Между трудом и досугом

Развитие технологий и рост производительности труда могли бы позволить нам работать 3–4 часа в сутки, а остальное время посвятить отдыху и саморазвитию. Но готовы ли к этому экономика и общество? О революционных изменениях понятий «труда» и «досуга», о боязни свободного времени и о профессиях, которые потребуются завтра, – наш разговор с Михаилом Маяцким, профессором философии Высшей школы экономики.

Политики обещают избирателям реиндустриализацию, говорят, что вернут им делокализованные предприятия. Но это всё утопичные и ненужные лозунги, которые, тем не менее, туманят сознание как избирателей, так и самих политиков. На недавней конференции в Вышке «Между трудом и досугом: к новой “экономии спасения”?» обсуждались революционные изменения в таких базовых для человека понятиях как «труд» и «досуг». Расскажите об этих метаморфозах. Насколько они чувствительны для общества?
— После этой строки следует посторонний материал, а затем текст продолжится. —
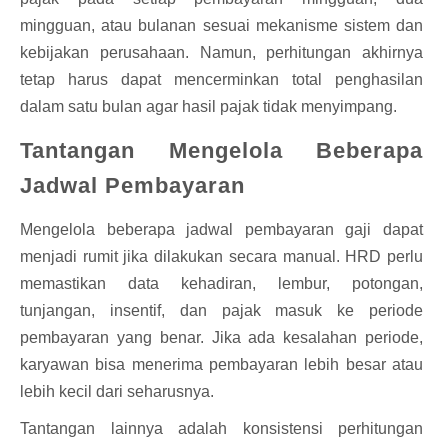
mingguan, atau bulanan sesuai mekanisme sistem dan
kebijakan perusahaan. Namun, perhitungan akhirnya
tetap harus dapat mencerminkan total penghasilan
dalam satu bulan agar hasil pajak tidak menyimpang.
Tantangan Mengelola Beberapa
Jadwal Pembayaran
Mengelola beberapa jadwal pembayaran gaji dapat
menjadi rumit jika dilakukan secara manual. HRD perlu
memastikan data kehadiran, lembur, potongan,
tunjangan, insentif, dan pajak masuk ke periode
pembayaran yang benar. Jika ada kesalahan periode,
karyawan bisa menerima pembayaran lebih besar atau
lebih kecil dari seharusnya.
Tantangan lainnya adalah konsistensi perhitungan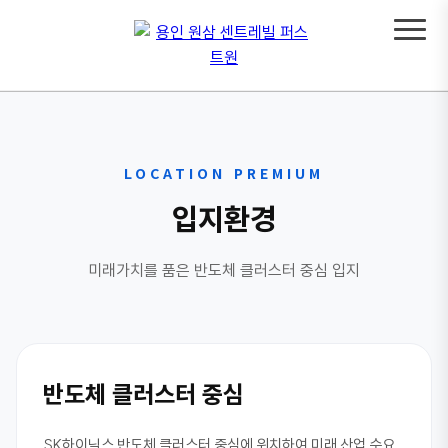
LOCATION PREMIUM
입지환경
미래가치를 품은 반도체 클러스터 중심 입지
반도체 클러스터 중심
SK하이닉스 반도체 클러스터 중심에 위치하여 미래 산업 수요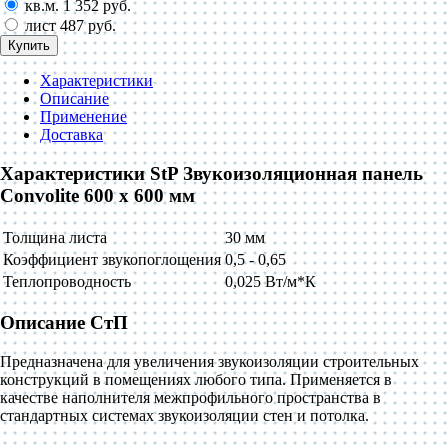
кв.м.
1 352 руб.
лист
487 руб.
Купить
Характеристики
Описание
Применение
Доставка
Характеристики StP Звукоизоляционная панель
Convolite 600 x 600 мм
Толщина листа
30 мм
Коэффициент звукопоглощения
0,5 - 0,65
Теплопроводность
0,025 Вт/м*К
Описание СтП
Предназначена для увеличения звукоизоляции строительных
конструкций в помещениях любого типа. Применяется в
качестве наполнителя межпрофильного пространства в
стандартных системах звукоизоляции стен и потолка.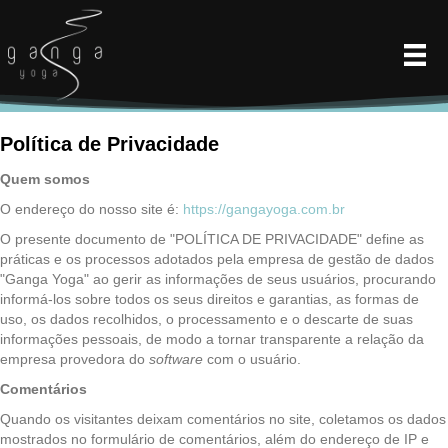
Política de Privacidade
Quem somos
O endereço do nosso site é:
https://gangayoga.com.br
O presente documento de "POLÍTICA DE PRIVACIDADE" define as
práticas e os processos adotados pela empresa de gestão de dados
"Ganga Yoga" ao gerir as informações de seus usuários, procurando
informá-los sobre todos os seus direitos e garantias, as formas de
uso, os dados recolhidos, o processamento e o descarte de suas
informações pessoais, de modo a tornar transparente a relação da
empresa provedora do
software
com o usuário.
Comentários
Quando os visitantes deixam comentários no site, coletamos os dados
mostrados no formulário de comentários, além do endereço de IP e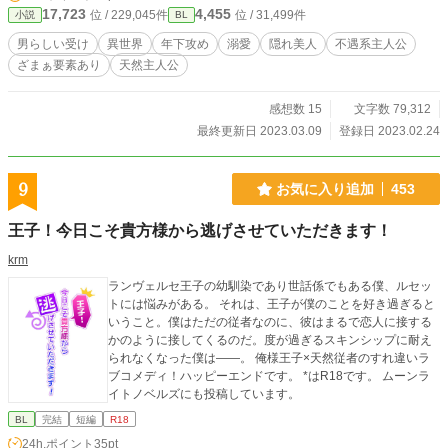
17,723
4,455
位 / 229,045件
位 / 31,499件
小説
BL
男らしい受け
異世界
年下攻め
溺愛
隠れ美人
不遇系主人公
ざまぁ要素あり
天然主人公
感想数 15
文字数 79,312
最終更新日 2023.03.09
登録日 2023.02.24
9
お気に入り追加
453
王子！今日こそ貴方様から逃げさせていただきます！
krm
ランヴェルセ王子の幼馴染であり世話係でもある僕、ルセッ
トには悩みがある。 それは、王子が僕のことを好き過ぎると
いうこと。僕はただの従者なのに、彼はまるで恋人に接する
かのように接してくるのだ。度が過ぎるスキンシップに耐え
られなくなった僕は――。 俺様王子×天然従者のすれ違いラ
ブコメディ！ハッピーエンドです。 *はR18です。 ムーンラ
イトノベルズにも投稿しています。
BL
完結
短編
R18
24h.ポイント
35pt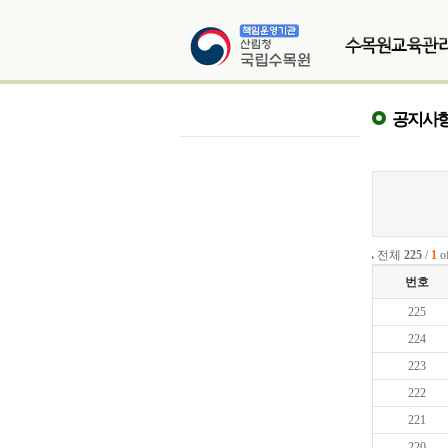
공지사
전체
225
/
1
o
번호
225
224
223
222
221
220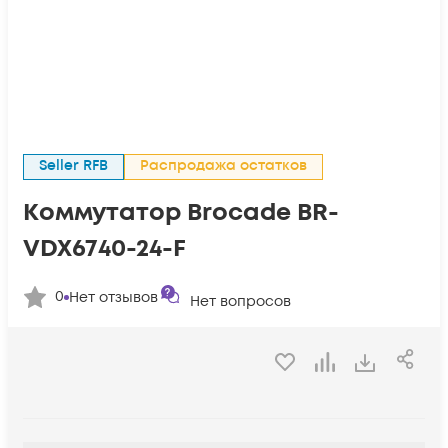
Seller RFB
Распродажа остатков
Коммутатор Brocade BR-
VDX6740-24-F
0
Нет отзывов
Нет вопросов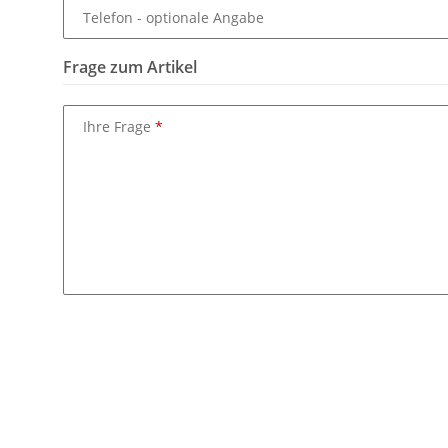
Telefon
- optionale Angabe
Frage zum Artikel
Ihre Frage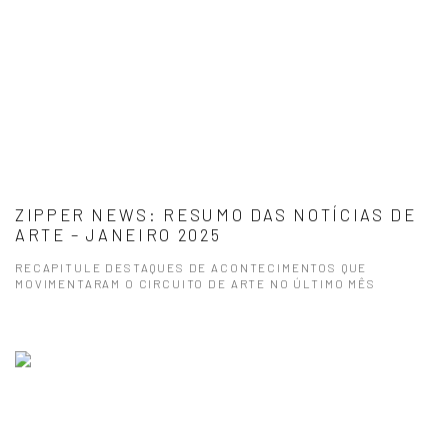
ZIPPER NEWS: RESUMO DAS NOTÍCIAS DE
ARTE – JANEIRO 2025
RECAPITULE DESTAQUES DE ACONTECIMENTOS QUE
MOVIMENTARAM O CIRCUITO DE ARTE NO ÚLTIMO MÊS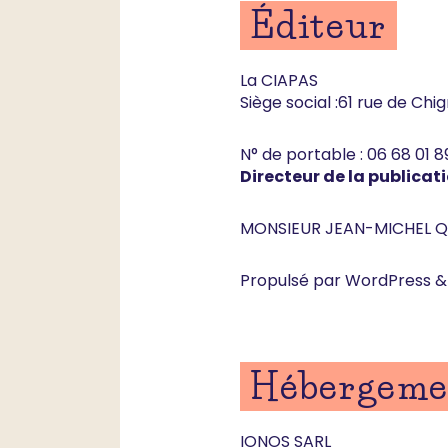
Éditeur
La CIAPAS
Siège social :61 rue de Ch
N° de portable : 06 68 01 8
Directeur de la publicat
MONSIEUR JEAN-MICHEL 
Propulsé par WordPress &
Hébergeme
IONOS SARL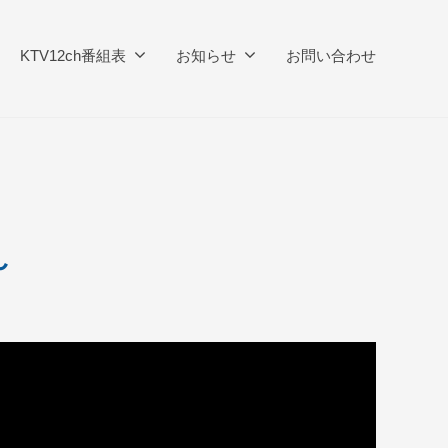
KTV12ch番組表
お知らせ
お問い合わせ
～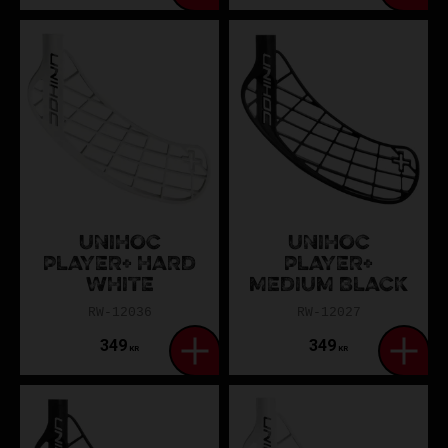
UNIHOC
UNIHOC
PLAYER+ HARD
PLAYER+
WHITE
MEDIUM BLACK
RW-12036
RW-12027
349
349
KR
KR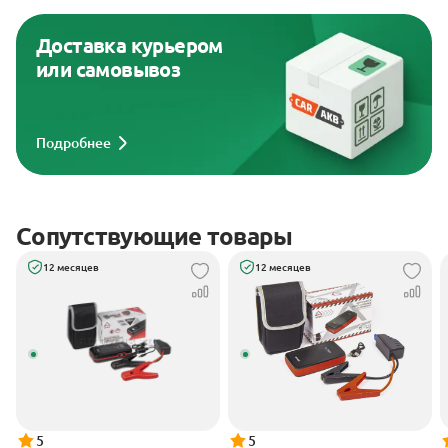
Доставка курьером
или самовывоз
Подробнее
Сопутствующие товары
12 месяцев
12 месяцев
5
5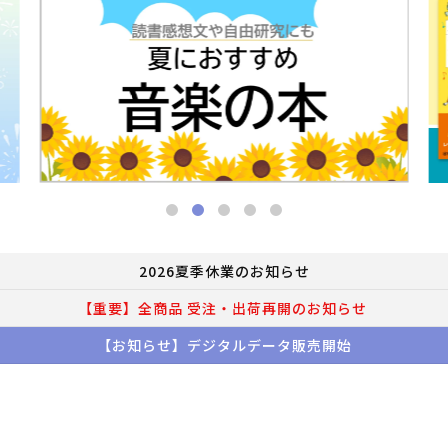
2026夏季休業のお知らせ
【重要】全商品 受注・出荷再開のお知らせ
【お知らせ】デジタルデータ販売開始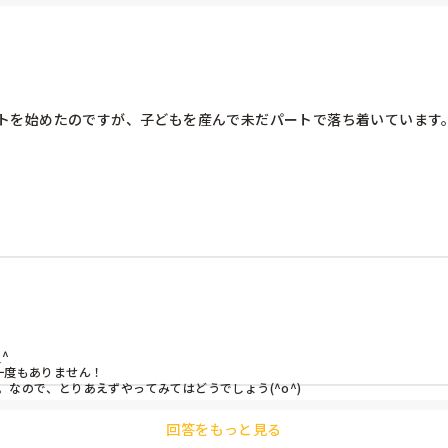
トを始めたのですが、子どもを産んで未だパートで落ち着いています。
この歳くらいからまた正社員になった方はおられますでしょうか？

っていけるかと不安に思いました。



度もありません！

なので、とりあえずやってみてはどうでしょう(^o^)
回答をもっと見る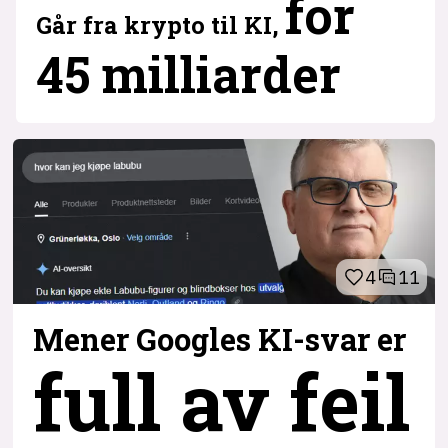
for
Går fra krypto til KI,
45 milliarder
4
11
Mener Googles KI-svar er
full av feil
– Эти трансформации прослеживаются очень четко. В доиндустриальной эпохе, примерно до XVIII века досуг и труд не были строго разделены, совмещались и перемежались внутри каждого не только дня, но и даже часа, минуты. Человек работал с сыном на поле, тут же отдыхал, общался, занимался воспитанием и так далее. Переход к фабричному производству повлек за собой четкое разделение работы и свободного времени, символизируемое введением фабричного гудка. Первые теоретики досуга полагали, что отныне и впредь труд и досуг останутся строго разведены. Но не прошло и полувека, как цивилизация вернулась к модели их взаимопроникновения, к пористости границы между ними. Сегодня выясняется, что период четкого разделения труда и досуга был историческим исключением, которое длилось максимум пару веков и не все страны мира затронуло. В корне поменялось и содержание понятий «труд» и «досуг». В христианстве труд рассматривался как средство спасения, искупления от первородного греха.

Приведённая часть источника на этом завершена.